Allah SWT, Sang Maha Pemberi Rezeki dan Pemilik Segala sesuatu, telah memberikan kita kepercayaan (amanah) untuk 'membangun' selama kita hidup di dunia. Dia memberikan kita kebebasan untuk memilih 'material' apa yang akan kita gunakan: material kejujuran atau kecurangan, material dedikasi atau kelalaian, material keikhlasan atau pamrih.
Dan pada akhirnya, segala yang kita kerjakan itu akan kembali kepada kita. Pepatah lama selalu benar: Siapa menanam, pasti akan menuai. Setiap kebaikan, setiap ketekunan, setiap integritas yang kita tanam dalam pekerjaan kita, adalah benih yang suatu hari nanti akan kita panen hasilnya, baik di dunia maupun yang lebih kekal di akhirat.

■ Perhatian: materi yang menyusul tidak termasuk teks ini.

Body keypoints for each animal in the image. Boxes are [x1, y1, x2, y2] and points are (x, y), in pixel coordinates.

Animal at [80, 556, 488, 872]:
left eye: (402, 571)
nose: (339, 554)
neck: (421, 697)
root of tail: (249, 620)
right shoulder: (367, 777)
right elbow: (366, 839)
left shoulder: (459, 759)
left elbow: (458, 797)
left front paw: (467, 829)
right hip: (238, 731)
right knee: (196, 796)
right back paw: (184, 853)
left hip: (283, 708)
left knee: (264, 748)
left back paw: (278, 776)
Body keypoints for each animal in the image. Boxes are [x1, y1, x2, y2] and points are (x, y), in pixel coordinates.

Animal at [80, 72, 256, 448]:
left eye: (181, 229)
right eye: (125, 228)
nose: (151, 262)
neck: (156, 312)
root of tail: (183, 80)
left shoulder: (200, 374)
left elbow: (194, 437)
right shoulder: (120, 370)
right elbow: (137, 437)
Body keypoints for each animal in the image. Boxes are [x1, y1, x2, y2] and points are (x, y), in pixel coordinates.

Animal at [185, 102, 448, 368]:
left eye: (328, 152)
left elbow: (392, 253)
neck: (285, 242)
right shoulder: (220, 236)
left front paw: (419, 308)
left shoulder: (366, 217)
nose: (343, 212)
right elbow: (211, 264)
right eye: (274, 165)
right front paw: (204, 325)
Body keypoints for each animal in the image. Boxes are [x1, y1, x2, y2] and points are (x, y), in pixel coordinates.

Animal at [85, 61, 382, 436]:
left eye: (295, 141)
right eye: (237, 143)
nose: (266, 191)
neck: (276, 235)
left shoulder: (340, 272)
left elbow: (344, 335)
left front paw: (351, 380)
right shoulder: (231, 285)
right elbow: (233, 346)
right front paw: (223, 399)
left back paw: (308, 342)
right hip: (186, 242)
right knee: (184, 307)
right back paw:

Allah Yang Maha Melihat (Al-Bashir) tidak pernah luput dari pengawasan-Nya setiap detail usaha kita. Sebuah senyuman tulus kepada rekan kerja, sebuah laporan yang disusun dengan jujur, proyek yang diselesaikan tepat waktu dengan kualitas terbaik, bahkan ketika tidak ada seorang pun yang melihat—semuanya tercatat sebagai amal kebaikan.
Marilah kita bekerja dengan penuh dedikasi dan integritas, seolah-olah segala yang kita lakukan adalah untuk “rumah” terakhir kita sendiri. Karena sesungguhnya, memang demikianlah adanya.
Anda ingin panen kebahagiaan dan kebaikan di akhirat kelak? Silakan berbuat baik setiap saat. Bangunlah "rumah" kehidupan Anda dengan material terbaik: keikhlasan, ketulusan, dan profesionalisme. Jangan tunggu sampai penyesalan itu datang, karena saat itu, segala sesuatu telah menjadi akhir yang membuat hati kecewa.
Bekerjalah sepenuh hati, bukan untuk manusia, tetapi untuk-Nya. Karena hasil terbaik bukan hanya tentang apa yang kita dapatkan, tetapi tentang siapa diri kita menjadi.